━━━ Passage shown
# Growling while playing



## mdoats (Jun 7, 2007)

Do your dogs growl when playing? Does it sound similar to a serious growl? Rookie growls a bit when we play tug of war, but it sounds VERY different from a serious growl. Does anyone have a dog that SOUNDS serious when playing, but is really just making a lot of noise?

It wasn't my dog doing the growling today. It was another golden that we encountered at the dog park today.

We run into this dog from time to time at the park. He's 18 months old and a bit rambunctious. I've seen him jump on people, and get a bit possessive over tennis balls. He's never bitten another dog, but he has made a lot of noise and snapped a bit. His owner is one of the very rare owners at this park that seems a bit oblivious to her dog's behavior. Most owners and dogs there are REALLY good.

Today I just didn't like the noises this dog was making while he was playing with Rookie. The other dog plays pretty rough, which Rookie can deal with, but I really didn't like the noises coming from this dog. Rookie seemed okay with the other dog, but it just felt like the dog was right on the edge between playing and going over the line. So I asked the woman to call her dog, I leashed up Rookie and left.

The owner was a bit bewildered and kept telling me "they're just playing." I said "Well, I just don't like it." and she seemed a bit confused by that. Maybe that's the way her dog plays, but it made me uncomfortable and my rule is if I'm uncomfortable AT ALL, we leave. I don't know if I overreacted. I'm not sorry I left, and will continue to avoid this dog, but I'm just curious to hear whether there are well behaved dogs that make that kind of noise when playing.


----------



## Nicole74 (May 30, 2009)

My dogs growl all the time they play. Sometimes it gets pretty loud, but they are always wagging their tail and having a good time.


----------



## mdoats (Jun 7, 2007)

Nicole74 said:


> My dogs growl all the time they play. Sometimes it gets pretty loud, but they are always wagging their tail and having a good time.


But is it a different noise than you would expect them to make if they were serious about it?


----------



## Muddypaws (Apr 20, 2009)

Kirby has "ALWAYS" growled or made "wookie" noises. Sometimes they were just scary and I would stop the play because I could tell she was seriously intense. Darby has never growled while playing, he is very quiet just active. Darby rarely barks or vocalizes, he has to be very excited or anxious. Kirby has always been very vocal and will growl, whine, bark or make strange noises when excited, angry or anxious. Dogs are as different as people!


----------



## GoldenJona (Apr 3, 2010)

my puppy growls when playing tug of war. But I dont think he's playing because his nose will wrinkle and then he will look at my hand out of the corner of his eye and the second he gets a change he will lunge at my hand


----------



## fostermom (Sep 6, 2007)

It can be hard to read the growl of someone else's dog. I know for sure what my dogs growls sound like, but Danny's can sound ferocious. If another dog growled at my dogs like Danny does, I would be worried unless I knew them. I have had fosters who were very noisy in play and it took me watching my dogs for their reactions to know that they were just playing, noisily.
━━━━━━
━━━ Data excerpts
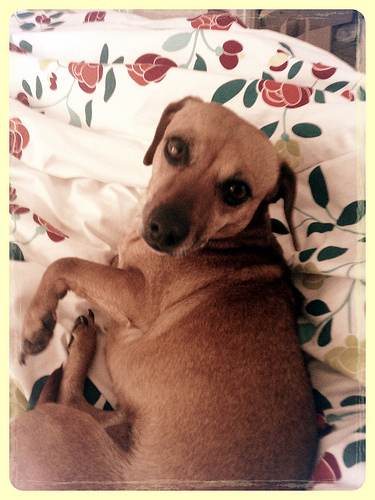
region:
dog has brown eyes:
━━━━━━
━━━ Data excerpts
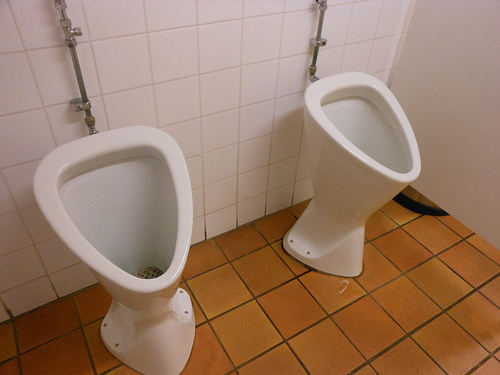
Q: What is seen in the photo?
━━━━━━
### Problem set
[A] List every dog mentioned by name in the forum thread about dogs growling during play.
[B] Extend the forum thread about dogs growling during play, picking up after its last post.

### Results in order
[A] Rookie, Kirby, Darby, Danny

[B]
----------



## fostermom (Sep 6, 2007)

GoldenJona said:


> my puppy growls when playing tug of war. But I dont think he's playing because his nose will wrinkle and then he will look at my hand out of the corner of his eye and the second he gets a change he will lunge at my hand


He really is playing. He is just looking for the "weak" spot. It's typical puppy play. LOL


----------



## Nicole74 (May 30, 2009)

mdoats said:


> But is it a different noise than you would expect them to make if they were serious about it?


I was very nervous at first and always stopped it from happening. Then I saw how much fun they are having and I let Annie growl as much as she wants. It's Annie that growls, she can get pretty loud. It's actually a higher pitched growl and it does sound like it's coming from deep in her belly. Bailey loves it and goes after her with all her teeth showing.LOL


----------



## Enzos_Mom (Apr 8, 2010)

Enzo always growls when he's playing with his tug toys. =)


----------



## JessiBessi93 (Jun 11, 2010)

Sandy growls when someone comes to the door, but she always has a toy in her mouth or she looks for a toy to have in her mouth as an excuse to growl. We often have to tell peole she just wants to play, and her tail is wagging fast  Sometimes she growls without a toy in her mouth is when my dad comes home because they play together a lot. I've never heard her growl seriously and she has never shown her teeth at anyone.


----------



## C's Mom (Dec 7, 2009)

I think you did the right thing by listening to your gut. I used to take chances with other dogs/owners but not any more.


----------



## Phillyfisher (Jan 9, 2008)

Tucker rarely growls if playing with me. Occasionally he will if I get him worked up, but his tail is always wagging so I know it is ok. It is different than his growl to alert me of something. 

When he plays with other dogs he is much more vocal with short bursts of grunting/growling again, different from his alerting growl. Again, his tail wags thru the whole time playing.


----------



## mdoats (Jun 7, 2007)

It's very possible that it's just the way the dog plays and I overreacted a bit. But at the dog park, I figure it's always better to be safe than sorry.


----------



## Loboto-Me (Nov 13, 2008)

Duke is my growler but only when he plays with Sophie. I still can't interpret his growl after having him for a year (Darn I missed his gotcha day  .. what a bad mommy!) Anyway, his growl is fierce but the reason I can't interpret it is because I have always only had Sophie's reaction to the growling to base it on.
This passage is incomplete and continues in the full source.